* _USING THE INFORMATION_:
**1)** According to the survey excerpt on workplace mental health support, roughly what share of workers say they need healthcare coverage that includes mental health components?
**2)** Mark each statement as agreeing or not agreeing with the survey excerpt on workplace mental health support, and quote the deciding words: (a) The 2022-23 Aflac WorkForces Report is in its 12th year. (b) About 80% of workers have access to healthcare coverage with mental health components. (c) 68% of employers rated their mental health efforts as worse than a year ago.
**3)** From the survey excerpt on workplace mental health support, output the text verbatim, starting with "The 2022-23 Aflac" and going on through "close those gaps.".

* _READING PASSAGE_:
○ ○ ○ ○ ○

That makes the role of employers even more critical, Owenby says. However, the survey found some stark differences in what employers and employees think about mental health support. For instance, about 80% of workers say they need healthcare coverage that includes mental health components, yet only about 60% have access to such. Meanwhile, 68% of employers rated their mental health efforts as much or somewhat better than a year ago.

The 2022-23 Aflac WorkForces Report is now in its 12th year, and Owenby says it’s not uncommon for it to uncover disconnects among employer and employee perceptions—but, given the dramatic shifts in the world of work in recent years, it’s more important than ever for employers to work to close those gaps.

Here’s more on what Aflac is doing to tackle mental health issues and burnout in its workforce:

HRE: How has Aflac evolved its approach to supporting mental health since the pandemic started?

○ ○ ○ ○ ○

* _INFORMATION SUPPLIED_:
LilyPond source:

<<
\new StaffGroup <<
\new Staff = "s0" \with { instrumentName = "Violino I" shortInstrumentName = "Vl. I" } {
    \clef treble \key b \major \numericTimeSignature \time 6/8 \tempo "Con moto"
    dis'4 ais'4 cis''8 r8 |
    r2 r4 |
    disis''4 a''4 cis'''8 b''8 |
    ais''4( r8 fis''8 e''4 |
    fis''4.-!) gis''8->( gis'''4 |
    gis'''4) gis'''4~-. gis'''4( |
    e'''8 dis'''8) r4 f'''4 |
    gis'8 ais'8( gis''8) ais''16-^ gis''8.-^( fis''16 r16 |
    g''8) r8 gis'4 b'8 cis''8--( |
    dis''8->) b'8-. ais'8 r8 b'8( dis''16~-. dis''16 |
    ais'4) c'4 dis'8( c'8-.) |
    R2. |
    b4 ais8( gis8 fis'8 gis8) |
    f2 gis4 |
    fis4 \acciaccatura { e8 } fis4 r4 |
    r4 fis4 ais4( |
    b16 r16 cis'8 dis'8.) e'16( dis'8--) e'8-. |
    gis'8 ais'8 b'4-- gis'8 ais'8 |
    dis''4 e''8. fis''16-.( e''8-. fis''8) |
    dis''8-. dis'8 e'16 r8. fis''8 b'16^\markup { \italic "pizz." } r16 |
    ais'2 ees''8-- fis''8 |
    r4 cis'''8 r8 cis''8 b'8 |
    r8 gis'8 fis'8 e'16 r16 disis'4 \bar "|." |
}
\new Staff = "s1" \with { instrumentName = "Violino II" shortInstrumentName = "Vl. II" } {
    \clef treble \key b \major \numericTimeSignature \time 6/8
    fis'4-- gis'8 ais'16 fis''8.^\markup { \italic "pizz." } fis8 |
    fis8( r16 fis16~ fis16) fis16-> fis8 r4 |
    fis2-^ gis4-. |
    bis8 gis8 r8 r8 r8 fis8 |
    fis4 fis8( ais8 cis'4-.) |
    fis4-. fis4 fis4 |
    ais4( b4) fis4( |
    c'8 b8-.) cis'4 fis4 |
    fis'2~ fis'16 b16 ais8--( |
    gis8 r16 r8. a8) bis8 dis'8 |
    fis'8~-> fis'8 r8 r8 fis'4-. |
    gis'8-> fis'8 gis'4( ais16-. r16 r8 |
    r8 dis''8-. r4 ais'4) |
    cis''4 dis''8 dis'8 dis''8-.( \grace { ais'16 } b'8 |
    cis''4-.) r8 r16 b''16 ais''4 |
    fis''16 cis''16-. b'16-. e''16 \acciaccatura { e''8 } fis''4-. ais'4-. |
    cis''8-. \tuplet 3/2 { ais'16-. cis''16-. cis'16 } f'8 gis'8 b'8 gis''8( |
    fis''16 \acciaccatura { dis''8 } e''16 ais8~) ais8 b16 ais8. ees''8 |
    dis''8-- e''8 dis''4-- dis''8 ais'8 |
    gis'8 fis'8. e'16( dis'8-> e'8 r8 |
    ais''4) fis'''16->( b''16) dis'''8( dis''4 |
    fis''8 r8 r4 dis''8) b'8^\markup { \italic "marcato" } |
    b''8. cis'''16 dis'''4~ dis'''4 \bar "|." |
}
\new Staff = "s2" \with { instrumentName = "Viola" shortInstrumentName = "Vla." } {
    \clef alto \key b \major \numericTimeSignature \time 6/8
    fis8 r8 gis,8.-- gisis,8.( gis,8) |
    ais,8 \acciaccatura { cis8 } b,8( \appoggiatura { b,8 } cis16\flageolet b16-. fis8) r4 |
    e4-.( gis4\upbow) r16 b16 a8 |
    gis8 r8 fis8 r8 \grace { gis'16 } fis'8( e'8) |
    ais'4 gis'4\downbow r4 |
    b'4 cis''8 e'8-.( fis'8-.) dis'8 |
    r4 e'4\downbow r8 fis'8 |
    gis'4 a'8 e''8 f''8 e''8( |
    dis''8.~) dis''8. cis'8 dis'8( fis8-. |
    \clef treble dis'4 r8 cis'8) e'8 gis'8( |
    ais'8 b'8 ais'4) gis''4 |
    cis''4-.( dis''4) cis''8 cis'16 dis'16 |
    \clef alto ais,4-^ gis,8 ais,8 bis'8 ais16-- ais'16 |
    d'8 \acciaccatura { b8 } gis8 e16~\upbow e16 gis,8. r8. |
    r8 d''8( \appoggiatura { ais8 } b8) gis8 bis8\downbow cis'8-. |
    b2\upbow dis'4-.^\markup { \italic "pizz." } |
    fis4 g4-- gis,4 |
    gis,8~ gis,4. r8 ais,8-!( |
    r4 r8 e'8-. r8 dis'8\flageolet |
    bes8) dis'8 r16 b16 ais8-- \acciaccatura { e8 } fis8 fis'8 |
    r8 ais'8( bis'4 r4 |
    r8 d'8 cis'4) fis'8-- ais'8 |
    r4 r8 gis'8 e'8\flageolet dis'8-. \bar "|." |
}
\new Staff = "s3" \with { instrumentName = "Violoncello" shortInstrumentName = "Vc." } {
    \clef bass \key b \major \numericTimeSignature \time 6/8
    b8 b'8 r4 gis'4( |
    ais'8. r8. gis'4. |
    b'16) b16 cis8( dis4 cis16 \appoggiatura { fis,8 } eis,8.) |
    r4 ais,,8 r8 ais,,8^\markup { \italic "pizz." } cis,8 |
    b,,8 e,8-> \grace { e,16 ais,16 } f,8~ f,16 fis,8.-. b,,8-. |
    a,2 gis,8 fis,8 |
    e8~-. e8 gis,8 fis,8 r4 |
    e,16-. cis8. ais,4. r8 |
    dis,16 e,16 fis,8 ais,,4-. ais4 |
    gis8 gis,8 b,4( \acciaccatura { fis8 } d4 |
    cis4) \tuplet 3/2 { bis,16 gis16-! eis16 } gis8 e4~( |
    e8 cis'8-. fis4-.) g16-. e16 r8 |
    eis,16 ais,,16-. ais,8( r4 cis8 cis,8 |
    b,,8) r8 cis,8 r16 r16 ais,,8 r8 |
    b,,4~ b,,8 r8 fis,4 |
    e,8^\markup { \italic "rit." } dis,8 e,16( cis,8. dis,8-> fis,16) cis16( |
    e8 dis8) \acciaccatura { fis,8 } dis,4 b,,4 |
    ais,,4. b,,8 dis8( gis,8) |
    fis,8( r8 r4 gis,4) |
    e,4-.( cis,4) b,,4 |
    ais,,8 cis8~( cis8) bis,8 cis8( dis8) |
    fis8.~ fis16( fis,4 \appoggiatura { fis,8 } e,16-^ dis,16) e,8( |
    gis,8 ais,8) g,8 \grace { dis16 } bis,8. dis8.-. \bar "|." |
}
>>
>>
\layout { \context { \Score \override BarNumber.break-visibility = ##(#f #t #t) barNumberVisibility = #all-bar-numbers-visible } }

○ ○ ○ ○ ○

* _TASK RESPONSES_:
**1)** About 80%.

**2)**
(a) Yes: "The 2022-23 Aflac WorkForces Report is now in its 12th year"
(b) No: "yet only about 60% have access to such"
(c) No: "68% of employers rated their mental health efforts as much or somewhat better than a year ago"

**3)**
The 2022-23 Aflac WorkForces Report is now in its 12th year, and Owenby says it’s not uncommon for it to uncover disconnects among employer and employee perceptions—but, given the dramatic shifts in the world of work in recent years, it’s more important than ever for employers to work to close those gaps.